▶ **TO DO**: Rewrite the rows below as a numbered list, dropping the blank lines. Leave the pictures out of your list.

▶ **Dataset records**:
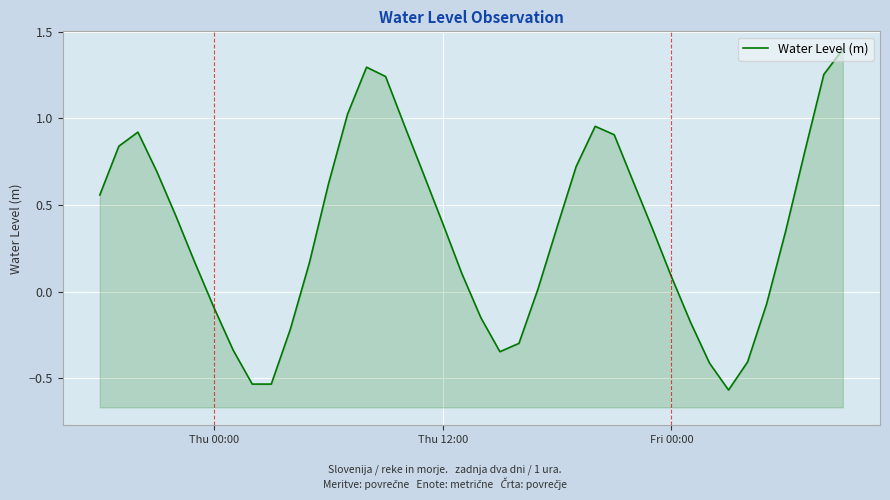

Is it true that the value at 29 is 0.6?

False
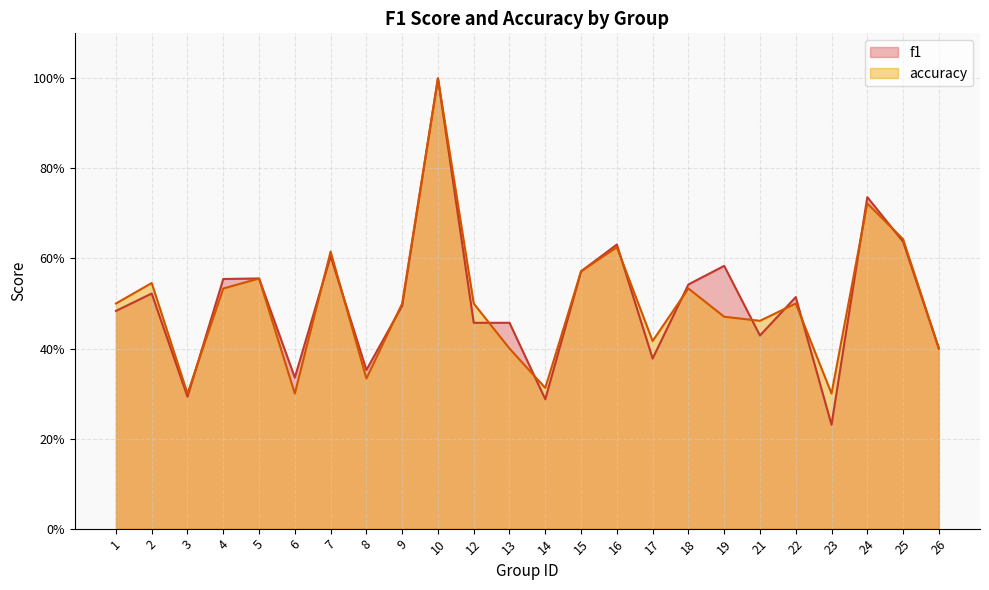

At which category does f1 reach its first local peak?

2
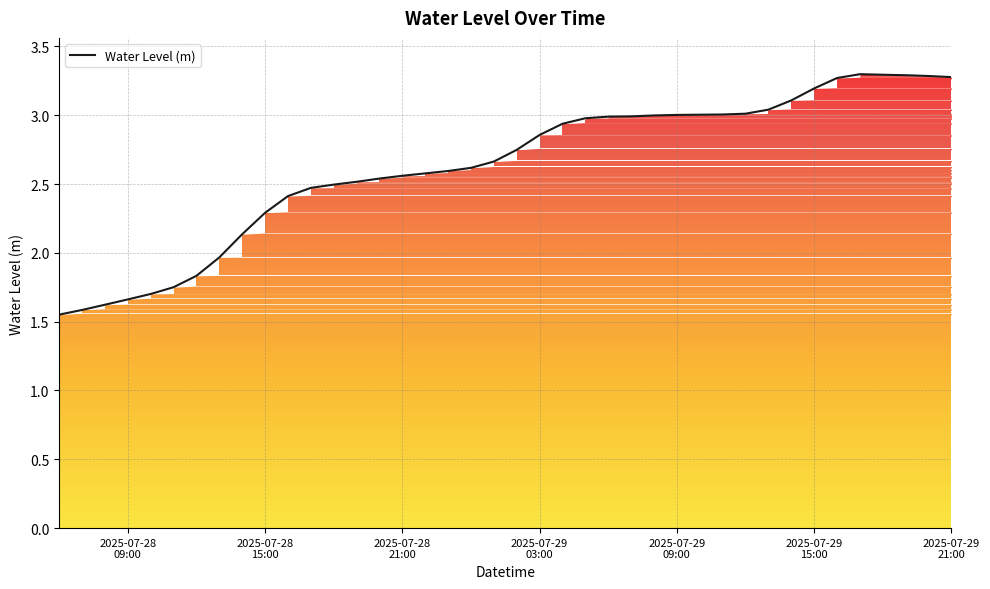

What is the greatest value displayed?

3.3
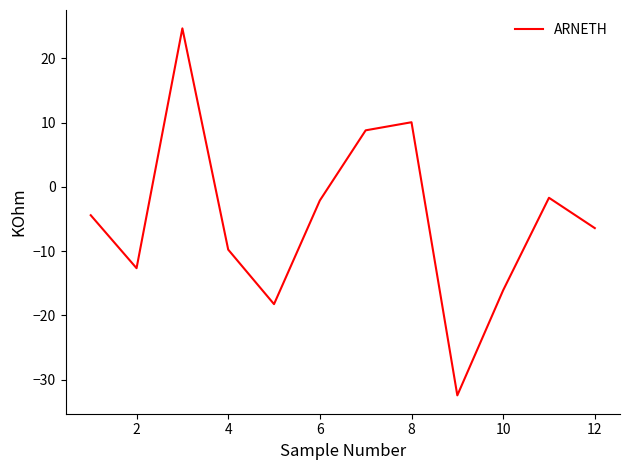

Is this an area chart (filled region under the line)?

No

▶ **ANSWER AREA**:
1. Is it true that the value at 29 is 0.6?
2. False
3. At which category does f1 reach its first local peak?
4. 2
5. What is the greatest value displayed?
6. 3.3
7. Is this an area chart (filled region under the line)?
8. No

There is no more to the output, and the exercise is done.